Similarly, the Court notes that Plaintiff also cites 29 U.S.C. § 1132(a)(1)(B) as the basis for his claim, citing to the provisions of ERISA, and he also references “a long term disability claim that he filed with Cigna dating back to 2010 that was settled.” (Compl. at 3-4.) However, Plaintiff has not named Cigna or any other private employer or insurer as a defendant, and it does not appear that he is actually asserting an ERISA claim. As with the other possible claims noted above, if Plaintiff intends to assert such a claim he should clarify the claims and file them on the proper forms for further review by the Court.
Plaintiff may be contending that he is entided to social security benefits because he received a settlement on his long-term disability ERISA claim.
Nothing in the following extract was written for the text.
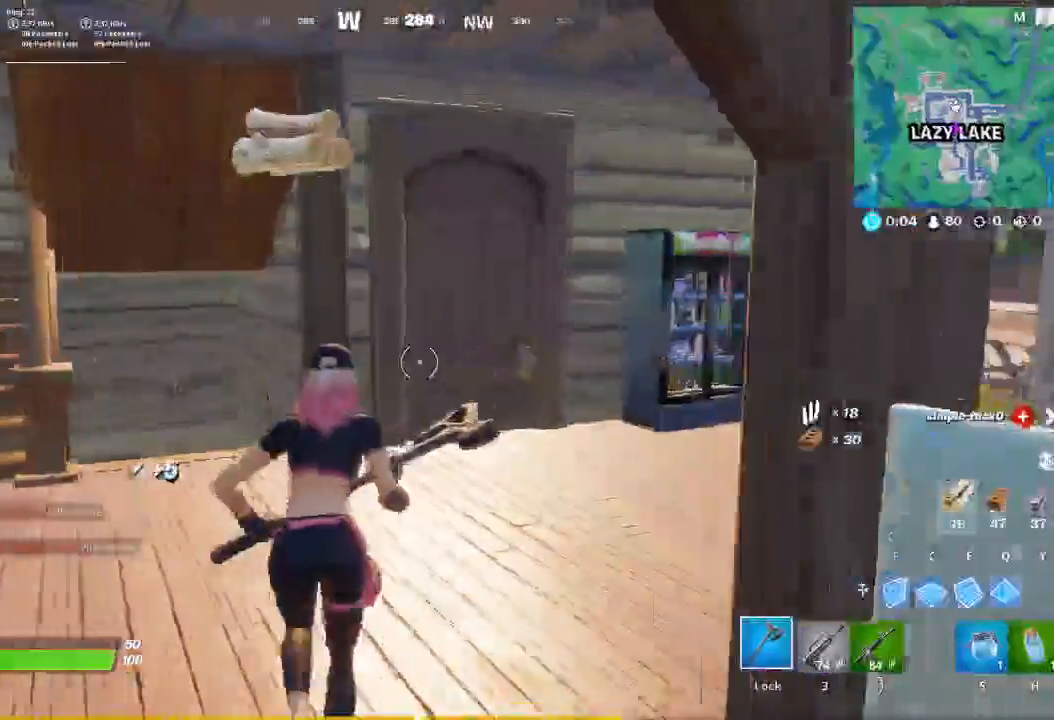
{"keys": ["w"], "mouse": [], "events": [[233, "d", "down"], [467, "d", "up"]]}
However, the fact that he may have received some long-term disability benefits would not control the social security determination, and in any event, he needs to exhaust the administrative procedure for his Social Security claim and obtain a final agency decision before seeking review by the Court.
Finally, Plaintiff has filed a Motion for Default Judgment requesting an evidentiary hearing on his claim for SSI benefits. However, Defendant has not failed to respond in this case and there is no basis for entry of default. To the extent Plaintiff is requesting an administrative hearing before an ALJ, that request should be made to the Social Security Administration as part of the administrative process, not to this Court in the first instance. In the Motion for Default Judgment, Plaintiff states that “multiple doctors have completed the disability forms for me agreeing that I am a disabled person.” However, this Court does not review that evidence in the first instance. Instead, if Plaintiff has new evidence to present, he can request an administrative hearing with an ALJ, or re-file his claim for benefits with the Agency and then fully complete the administrative process.
For all of these reasons, the Court will recommend that Plaintiffs Motion for Default Judgment be denied, that Defendant's Motion to Dismiss or for Summary Judgment be granted, and that Plaintiff s Complaint be dismissed without prejudice to him pursuing his claims by first exhausting the administrative process or by re-filing with clarification to the extent he seeks relief other than an award of benefits from the Social Security Administration.
IT IS THEREFORE RECOMMENDED that Plaintiffs Motion for Default Judgment [Doc. #15] be DENIED, that Defendant's Motion to Dismiss or for Summary Judgment [Doc. #5] be GRANTED, and that Plaintiffs Complaint [Doc. #1] be DISMISSED without prejudice as set out above.